As a stark contrast to the suave, highly unbelievable James Bond, part of the show’s charm and in fact-- no doubt its very inception-- was to have a bumbling, klutzy secret agent who can never manage to work his high tech equipment including the running gags of the cone-of-silence and shoe-phones supplied for him in his work within the American spy agency Control. Yet in the update, Maxwell Smart a.k.a. Agent 86 (Carell) has been inexcusably transformed into a formerly obese and still emotionally scarred highly valuable pencil pusher, who-- as his chief and fellow Little Miss Sunshine costar Alan Arkin explains-- is Control’s best analyst with raw human data, deciphering a counter-agent’s productivity based on the number of carbs they eat or if they’ve spent the past few nights in marital discord sleeping on the couch.

The updated version of Max is still as accident prone as ever but now his eccentricities are dismissed as minor negatives overshadowed by the ultimate positive that he’s a man so good at his job in crafting reports that the chief can’t bear to think of promoting him to field agent. As a Get Smart purist, this is unacceptable on so many levels, but more than that, it literally destroys the film’s main source of comedy. And when the cone-of- silence, shoe phone gags or his memorable “Would you believe?” lines are inserted, they feel like they’re puzzle pieces that have been forced into weird alignment by over-eager children at a birthday party waiting for cake or worse, like they've been tossing those of us who enjoyed the show a few retro bones to play fetch with on a Nick at Nite styled scavenger hunt whereby the end of the running time, our checklist is mostly blank and what's more, all the cake has been eaten.

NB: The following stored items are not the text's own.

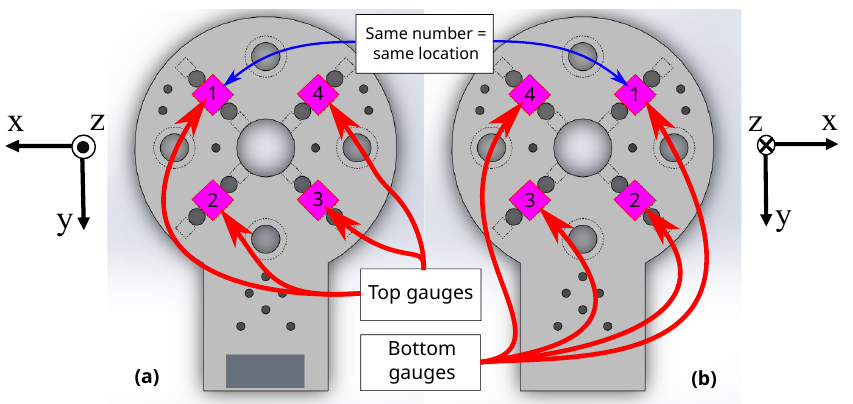
Figure 6. The numerical references of gauge locations 1 to 4 on the ( a ) top surface and ( b ) bottom surface of the sensor. A pair of gauges on top and bottom will share a reference number, but will appear at “mirrored” locations after flipping the body of the sensor. These reference numbers are useful in describing the relationship between Euclidean-space force components and changes in probe voltages between gauge pairs in the voltage divider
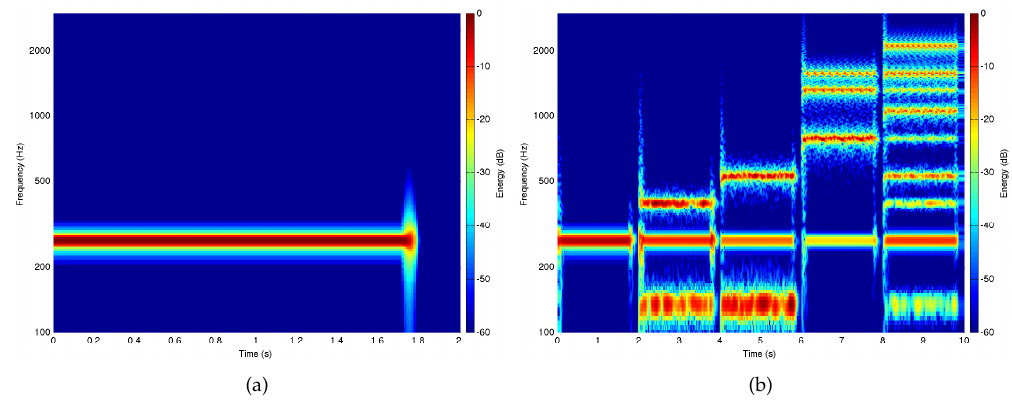
Figure 9. ( a ) C3 sine wave input and ( b ) Hammondized version with five different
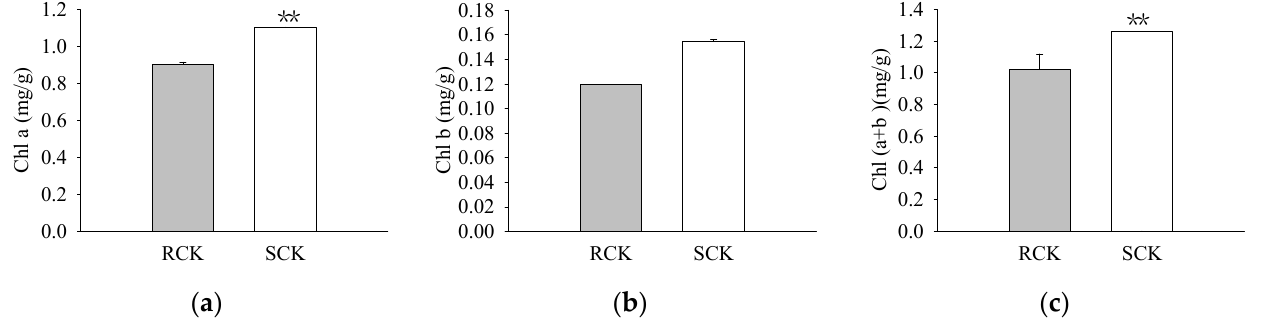
Figure 1. The chlorophyll (Chl) content of quinclorac-resistant (RCK) and -sensitive (SCK) E. crusgalli without quinclorac treatment. ( a ) Chl a content; ( b ) Chl b content; ( c ) Chl (a+b) content. * represents a statistically significant difference ( p < 0.05), and ** represents a statistically significant difference ( p < 0.01).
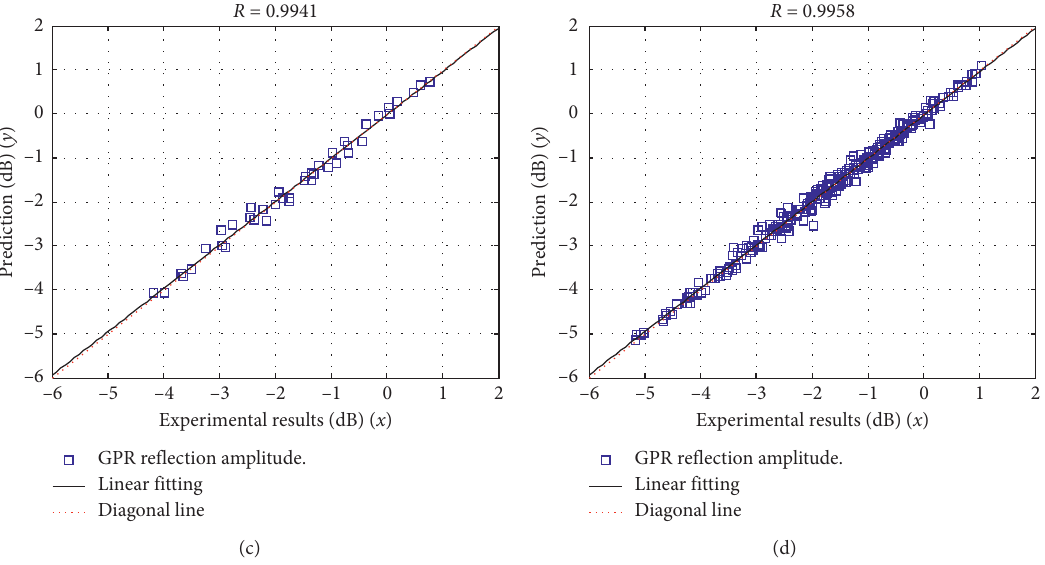
Figure 6: Performance of selected ANN model. (a) Training. (b) Validation. (c) Testing. (d) Overall.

I’m all for reinvention and re-imagination rather than forgoing creativity for stale reproduction, but by not offering us anything intriguing about Max, it’s easy to get distracted by the supporting players including a hilarious, under-used, tongue-in-cheek Dwayne Johnson as the ultra hot Agent 23 who nonetheless manages to walk into a wall when checking out a perky receptionist but especially, the pitch perfect Hathaway as the film’s saving grace of 99—the gifted field agent grudgingly assigned to working alongside Max after Control is attacked by KAOS madmen led by a Beethoven obsessed Terence Stamp.

Perhaps predicting the audience’s discomfort in the twenty year age difference between the stars, the screenwriters work out a plastic surgery excuse to explain that they’re chronologically closer than one would think. However, it’s a wasted reason as once the two are together, the chemistry just clicks into high energy flirtation and fascination where age is a forgotten number allowing each one a chance to step back and let the other one shine, although in the case of Smart, diplomatically it seems like it’s Hathaway who’s trying to underplay and make her partner funnier but try as he might, Carell just isn’t given the benefit of quality material, making 99 the one for whom we’re continually rooting.

As an escape from the over-abundance of superhero films slated for release this summer and a surprising lack of good family comedies, no doubt Get Smart will reach its targeted generations of built in fans plus kids and grandkids and as it stands on its own, it’s passable but not worthy of a recommendation for those who know and love the show. Although the best result would be if it inspired unfamiliar audience members to track down old episodes of the series. Therefore, even if it took a manipulative air-brushed, magazine quality poster to get them to do that, then kudos to the publicity department at Warner Brothers for helping people learn how hip it is to Get Smart.